Sacred choral music by Wolfgang Amadeus Mozart

Regina coeli (Queen of Heaven), a Marian antiphon, was set by Wolfgang Amadeus Mozart three times during his time at the Salzburg Cathedral. The best-known composition of the Latin Regina caeli for Eastertide is K. 276, a setting for four soloists, choir and orchestra, probably written in 1779. He wrote two earlier settings, K. 108 and K 127, both for soprano, choir and orchestra.

== History and music ==
When Wolfgang Amadeus Mozart was working at Salzburg Cathedral, he set the Latin Marian antiphon Regina caeli for Eastertide three times. The earliest is K. 108, a setting for soprano, choir and orchestra, written in May 1771 after Mozart's return from Italy. A year later, he wrote K. 127 for the same vocal forces, as a work in three movements. The solo part was composed for Maria Magdalena Haydn, the wife of Michael Haydn, sister in law of Joseph Haydn and court singer, probably in 1779, after his return from Paris. Mozart composed a setting for four soloists, four-part choir and orchestra, K. 276.

=== K. 108 ===
The Regina coeli in C major, KV 108, was written in 1771. It is in four movements for solo soprano and orchestra. Mozart adapted the style of the Italian concerto, with the choir mostly in motet style.

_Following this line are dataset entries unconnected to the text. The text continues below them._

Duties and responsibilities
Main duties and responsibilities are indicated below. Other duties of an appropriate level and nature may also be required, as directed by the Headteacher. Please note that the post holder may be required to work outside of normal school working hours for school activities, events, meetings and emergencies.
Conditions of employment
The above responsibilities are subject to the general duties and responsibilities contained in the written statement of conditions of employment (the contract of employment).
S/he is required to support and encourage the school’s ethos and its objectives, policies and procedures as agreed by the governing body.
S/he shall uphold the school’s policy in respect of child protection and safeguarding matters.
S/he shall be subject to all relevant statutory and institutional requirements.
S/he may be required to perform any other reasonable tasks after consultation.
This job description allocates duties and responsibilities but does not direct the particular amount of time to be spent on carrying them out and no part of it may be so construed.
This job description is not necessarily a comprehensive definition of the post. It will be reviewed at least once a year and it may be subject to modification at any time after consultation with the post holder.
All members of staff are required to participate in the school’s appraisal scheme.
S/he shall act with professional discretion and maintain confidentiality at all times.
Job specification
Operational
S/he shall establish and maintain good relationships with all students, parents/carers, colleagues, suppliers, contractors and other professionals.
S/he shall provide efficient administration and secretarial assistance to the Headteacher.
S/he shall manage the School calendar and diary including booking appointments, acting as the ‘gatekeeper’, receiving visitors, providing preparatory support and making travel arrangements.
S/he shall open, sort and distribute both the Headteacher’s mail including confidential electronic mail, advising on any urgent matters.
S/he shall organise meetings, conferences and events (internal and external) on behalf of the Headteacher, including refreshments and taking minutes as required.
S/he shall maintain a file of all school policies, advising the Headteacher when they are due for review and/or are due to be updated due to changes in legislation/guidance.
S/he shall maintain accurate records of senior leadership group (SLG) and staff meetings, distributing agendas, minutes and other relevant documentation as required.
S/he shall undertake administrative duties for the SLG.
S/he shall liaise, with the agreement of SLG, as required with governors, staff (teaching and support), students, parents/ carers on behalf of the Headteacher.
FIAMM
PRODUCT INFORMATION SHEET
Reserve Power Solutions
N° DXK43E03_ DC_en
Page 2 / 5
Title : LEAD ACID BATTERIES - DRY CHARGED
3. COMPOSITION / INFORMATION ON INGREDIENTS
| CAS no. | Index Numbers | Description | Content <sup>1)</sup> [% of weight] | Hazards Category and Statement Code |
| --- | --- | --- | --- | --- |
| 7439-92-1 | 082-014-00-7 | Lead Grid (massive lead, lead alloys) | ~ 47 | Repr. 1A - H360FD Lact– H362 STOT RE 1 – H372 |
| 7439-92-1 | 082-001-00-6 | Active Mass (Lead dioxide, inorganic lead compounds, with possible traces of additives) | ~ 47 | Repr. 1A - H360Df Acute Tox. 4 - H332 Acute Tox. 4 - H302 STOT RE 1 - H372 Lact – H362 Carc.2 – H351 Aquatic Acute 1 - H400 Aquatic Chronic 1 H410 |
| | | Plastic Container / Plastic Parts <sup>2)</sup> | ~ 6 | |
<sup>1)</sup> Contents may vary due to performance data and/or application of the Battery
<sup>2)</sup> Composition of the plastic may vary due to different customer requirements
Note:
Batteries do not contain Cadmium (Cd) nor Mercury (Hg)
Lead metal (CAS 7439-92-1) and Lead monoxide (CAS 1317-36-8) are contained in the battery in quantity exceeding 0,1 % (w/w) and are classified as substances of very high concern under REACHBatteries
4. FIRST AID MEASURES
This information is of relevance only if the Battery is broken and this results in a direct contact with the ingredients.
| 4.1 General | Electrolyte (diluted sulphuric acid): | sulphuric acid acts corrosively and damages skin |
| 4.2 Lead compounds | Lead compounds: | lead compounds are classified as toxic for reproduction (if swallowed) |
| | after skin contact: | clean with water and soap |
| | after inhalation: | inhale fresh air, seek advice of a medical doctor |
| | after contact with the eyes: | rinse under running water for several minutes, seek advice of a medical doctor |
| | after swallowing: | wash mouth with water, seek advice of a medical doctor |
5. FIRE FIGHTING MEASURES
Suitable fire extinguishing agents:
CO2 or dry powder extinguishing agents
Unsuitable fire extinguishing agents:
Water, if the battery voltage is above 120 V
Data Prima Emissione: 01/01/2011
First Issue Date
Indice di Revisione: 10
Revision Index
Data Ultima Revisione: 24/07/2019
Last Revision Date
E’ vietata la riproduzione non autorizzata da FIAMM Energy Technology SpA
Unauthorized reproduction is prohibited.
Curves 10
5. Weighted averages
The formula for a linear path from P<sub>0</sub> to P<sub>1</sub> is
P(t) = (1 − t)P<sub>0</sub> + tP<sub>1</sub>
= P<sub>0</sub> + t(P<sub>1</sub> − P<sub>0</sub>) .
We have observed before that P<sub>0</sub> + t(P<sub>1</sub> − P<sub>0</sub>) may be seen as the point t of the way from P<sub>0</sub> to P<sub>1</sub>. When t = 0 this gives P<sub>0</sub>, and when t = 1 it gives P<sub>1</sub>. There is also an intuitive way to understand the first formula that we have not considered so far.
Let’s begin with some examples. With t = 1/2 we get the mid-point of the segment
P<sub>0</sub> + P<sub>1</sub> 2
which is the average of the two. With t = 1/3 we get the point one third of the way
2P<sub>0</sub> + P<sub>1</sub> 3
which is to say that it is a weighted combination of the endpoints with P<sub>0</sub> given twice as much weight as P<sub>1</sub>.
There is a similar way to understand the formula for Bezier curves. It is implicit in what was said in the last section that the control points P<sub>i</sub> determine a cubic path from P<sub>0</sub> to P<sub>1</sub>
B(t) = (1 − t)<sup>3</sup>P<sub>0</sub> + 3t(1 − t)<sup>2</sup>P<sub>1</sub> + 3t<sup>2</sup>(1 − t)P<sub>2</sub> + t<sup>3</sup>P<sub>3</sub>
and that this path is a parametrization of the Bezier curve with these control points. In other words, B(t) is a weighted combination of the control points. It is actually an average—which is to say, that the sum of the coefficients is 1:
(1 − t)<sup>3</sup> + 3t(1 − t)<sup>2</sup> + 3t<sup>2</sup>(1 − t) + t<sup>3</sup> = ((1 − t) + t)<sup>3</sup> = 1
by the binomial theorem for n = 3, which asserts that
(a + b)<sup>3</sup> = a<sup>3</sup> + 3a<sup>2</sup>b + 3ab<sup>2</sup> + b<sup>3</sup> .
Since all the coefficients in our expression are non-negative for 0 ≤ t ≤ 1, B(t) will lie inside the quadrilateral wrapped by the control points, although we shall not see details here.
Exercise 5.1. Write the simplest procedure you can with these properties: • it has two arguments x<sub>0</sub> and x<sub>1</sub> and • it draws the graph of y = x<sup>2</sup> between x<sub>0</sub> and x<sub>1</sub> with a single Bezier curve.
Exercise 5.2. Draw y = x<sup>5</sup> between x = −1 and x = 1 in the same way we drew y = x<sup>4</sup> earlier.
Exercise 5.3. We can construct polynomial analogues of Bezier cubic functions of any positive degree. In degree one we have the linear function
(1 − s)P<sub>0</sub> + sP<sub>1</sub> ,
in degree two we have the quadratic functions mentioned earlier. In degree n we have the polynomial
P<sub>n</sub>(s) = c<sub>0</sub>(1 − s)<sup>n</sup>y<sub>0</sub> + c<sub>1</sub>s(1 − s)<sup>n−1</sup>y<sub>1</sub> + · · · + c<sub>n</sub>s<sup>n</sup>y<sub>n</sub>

The orchestra features trumpets and timpani.

=== K. 127 ===
The Regina coeli in B-flat major, K. 127, is styled like an concerto, with an opening fast movement in sonata form, a slow middle movement, and another fast movement, again in sonata form. In the first movement, the instruments present the themes. In the second movement, the setting of the text is dominant, with precedence over musical form, such as choral interjections "Resurrexit" within an arioso "Quia quem meruisti". In the final movement, "Alleluja", the virtuoso soprano interacts with the choir.

=== K. 276 ===
Mozart's third setting of the Marian calls for an orchestra of two trumpets and timpani, two oboes, strings and basso continuo. It is in C major, and in one movement, in which the soloists often alternate with the choir. The complete text is rendered again at the end, giving it the idea of a recapitulation.